- [Provided entries]
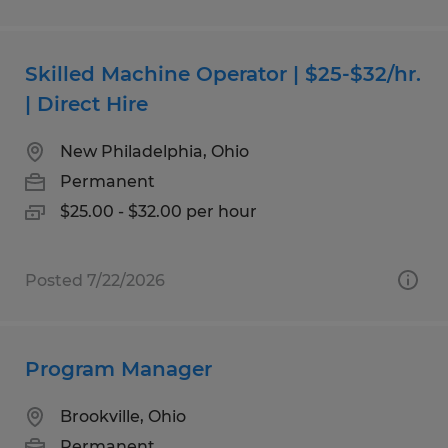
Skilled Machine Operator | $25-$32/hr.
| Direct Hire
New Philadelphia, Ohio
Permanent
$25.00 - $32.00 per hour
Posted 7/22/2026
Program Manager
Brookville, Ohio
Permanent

- [Job]
Copy the text of the entries above word for word, line by line, and leave out the pictures.

- [Answer below]
Skilled Machine Operator | $25-$32/hr.
| Direct Hire
New Philadelphia, Ohio
Permanent
$25.00 - $32.00 per hour
Posted 7/22/2026
Program Manager
Brookville, Ohio
Permanent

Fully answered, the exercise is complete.